US President Donald Trump has been blamed for his “reckless war” on US Social Security after an executive order to cut payroll taxes.

“He is laying out his roadmap to cutting Social Security,” said Joe Biden, the president’s rival in the 2020 presidential election. “Our seniors and millions of Americans with disabilities are under enough stress without Trump putting their hard-earned Social Security benefits in doubt.”

According to Press TV, Trump signed some executive orders Saturday from his private club in Bedminster, New Jersey, further vowing to make permanent payroll tax cuts if he is reelected in the upcoming race.

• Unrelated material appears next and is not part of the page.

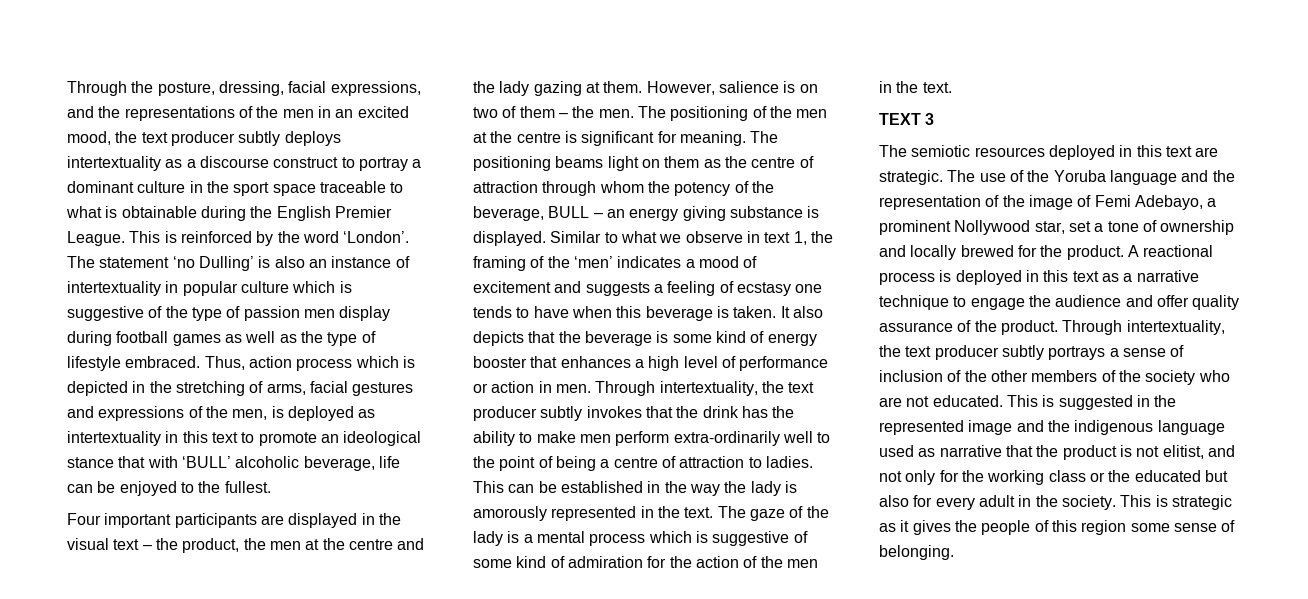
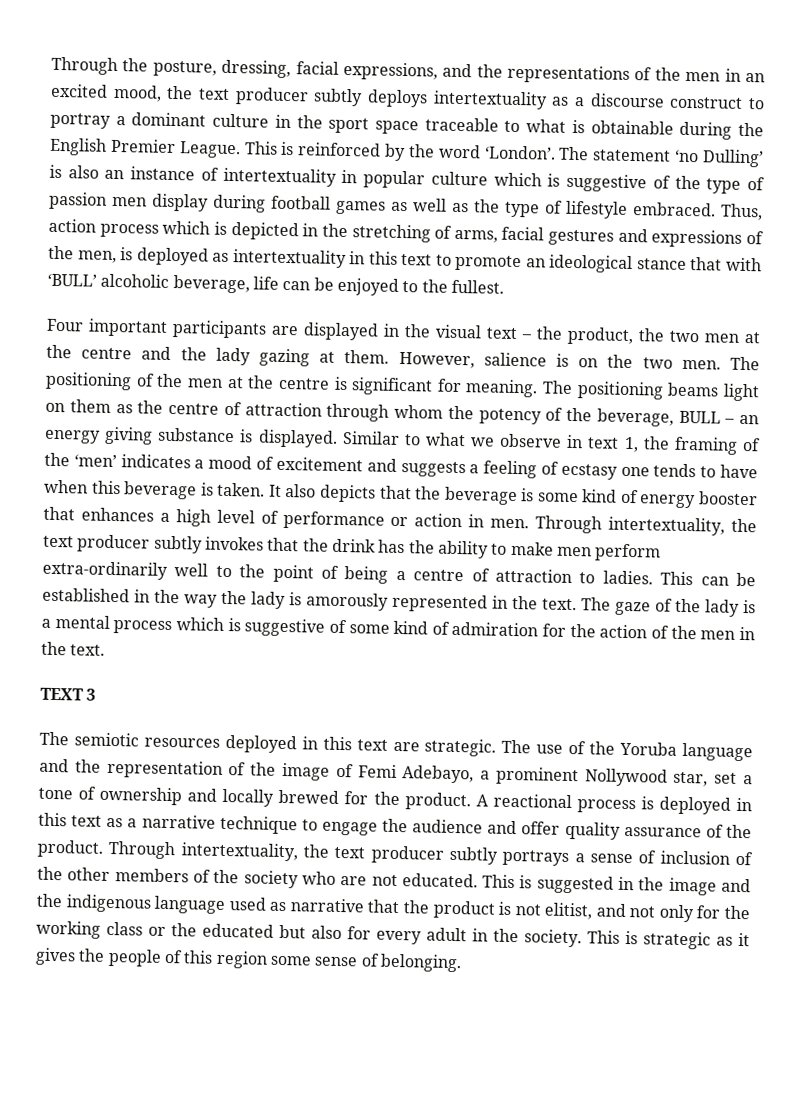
(266, 544) none -> [669,330,700,343] two
[473,106,595,118] two of them – the -> [607,354,673,369] the two
[879,420,964,435] represented -> (665, 884) none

The decision — which also included extension of unemployment benefits, offering federal eviction and student loan relief — has come under criticism, not just from the former vice president but also from other top Democrats such as House Speaker Nancy Pelosi and Senate Minority Leader Chuck Schumer.

“We’re disappointed that instead of putting in the work to solve Americans’ problems, the President instead chose to stay on his luxury golf course to announce unworkable, weak and narrow policy announcements to slash the unemployment benefits that millions desperately need and endanger seniors’ Social Security and Medicare,” Pelosi and Schumer said in a joint statement Saturday evening.

As the covid-19 pandemic keeps taking more lives in the United States, the top congressional Democrats asserted that  Trump, “still does not comprehend the seriousness or the urgency of the health and economic crises facing working families.”

“Democrats repeat our call to Republicans to return to the table, meet us halfway and work together to deliver immediate relief to the American people,” the two lawmakers. “Lives are being lost, and time is of the essence.”

The criticism comes as the legality of Trump’s decision to unilaterally intervene on unemployment and other benefits is still under question.

Biden, in part, argued that the president’s latest decision, affecting Americans making less than roughly $100,000 annually, does not appear to include “protections or guarantees that the Social Security Trust Fund will be made whole.”